**What this task involves**
Go over the listing below line by line, and return each one holding the string "Edition".

● ● ●

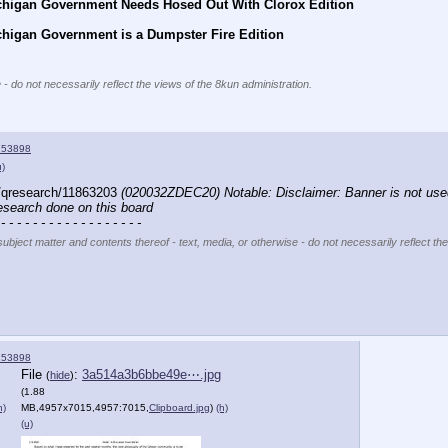
chigan Government Needs Hosed Out With Clorox Edition
chigan Government is a Dumpster Fire Edition
 - do not necessarily reflect the views of the 8kun administration.
153898
u)
/qresearch/11863203 
(020032ZDEC20) Notable: Disclaimer: Banner is not use
research done on this board
 - - - - - - - - - - - - - - - - - -
subject matter and contents thereof - text, media, or otherwise - do not necessarily reflect th
153898
File
:
3a514a3b6bbe49e⋯.jpg
(
hide
)
(1.88
h)
MB,4957x7015,4957:7015,
Clipboard.jpg
)
(h)
(u)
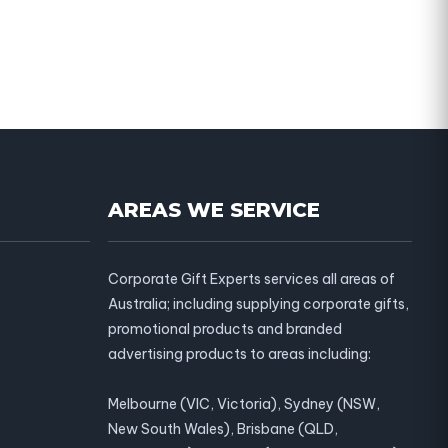
AREAS WE SERVICE
Corporate Gift Experts services all areas of
Australia; including supplying corporate gifts,
promotional products and branded
advertising products to areas including:
Melbourne (VIC, Victoria), Sydney (NSW,
New South Wales), Brisbane (QLD,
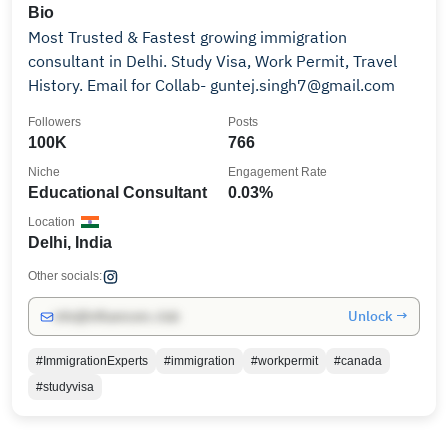
Bio
Most Trusted & Fastest growing immigration
consultant in Delhi. Study Visa, Work Permit, Travel
History. Email for Collab- guntej.singh7@gmail.com
Followers
Posts
100K
766
Niche
Engagement Rate
Educational Consultant
0.03%
Location
Delhi, India
Other socials:
Unlock →
info@influencers.club
#ImmigrationExperts
#immigration
#workpermit
#canada
#studyvisa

● ● ●

**Solution for this problem**
chigan Government Needs Hosed Out With Clorox Edition
chigan Government is a Dumpster Fire Edition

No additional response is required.